Yılanlar, yalanlar ve gerçekler
1 Ağustos 2015, CumartesiTweet |
Bazen televizyonda belgesellerde görürüz renkli renkli üzerinde desenleri olan, görüntü olarak güzel, özünde zehirli yılanları. İnsanın görüntüsüne bakıp sevesi geldiği ama yaklaştığında tabiatı gereği ısırıp zehrini akıttığı için uzak durduğumuz yılanlar.
Bu günlerde bazı sabah programlarında bazı soytarıların, “yok şöyle yumuşak huylu, yok bağırmadan konuşuyor, yok insancıl” gibi süslü sözlerle anlattığı, insanların yarın seçim olsa onların ağzına bakıp oy veresi geleceği insanlar ya da siyasetçiler var.
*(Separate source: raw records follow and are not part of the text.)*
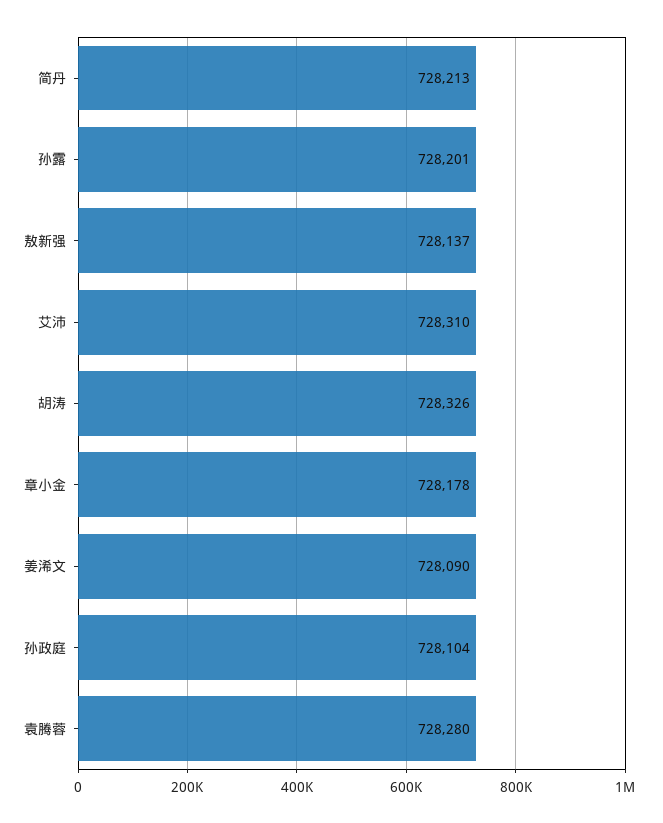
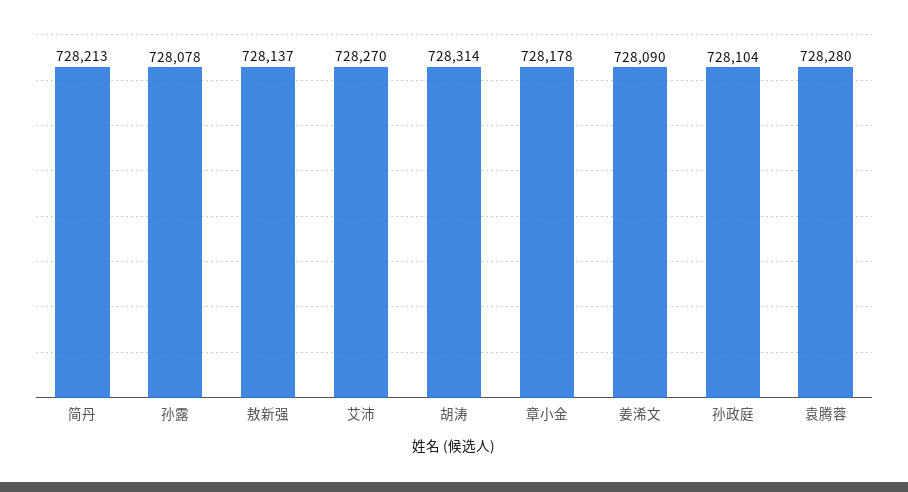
  {
    "简丹": 728213,
-   "孙露": 728201,
+   "孙露": 728078,
    "敖新强": 728137,
-   "艾沛": 728310,
+   "艾沛": 728270,
-   "胡涛": 728326,
+   "胡涛": 728314,
    "章小金": 728178,
    "姜浠文": 728090,
    "孙政庭": 728104,
    "袁腾蓉": 728280
  }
Bu milleti ya aptal zannediyorlar ya da kendilerini ahmak. Bu maşaların benim askerime kurşun sıkanların, benim polisime tokat atma cesareti gösterenlerin, halkımıza zulmedenleri övme cesaretini kim ve kimlerden alıyorsa, bu hadsizliğe niçin düşüyorsa, bu ülkede onlara verilecek pirim ve reyting yok. Herkes nerede yaşadığını, kimin ekmeğini yediğini, hangi şehitlerle ve kahramalıklarla kurulan bu topraklarda yaşadığını iyi bilmelidir.
Geçen gün Meclis’te yapılan oylamada da gösterilen duruştan dolayı, en hassas noktalarda bu ülkeyi sahipsiz bırakmayacağını gösterenlere teşekkür ediyorum.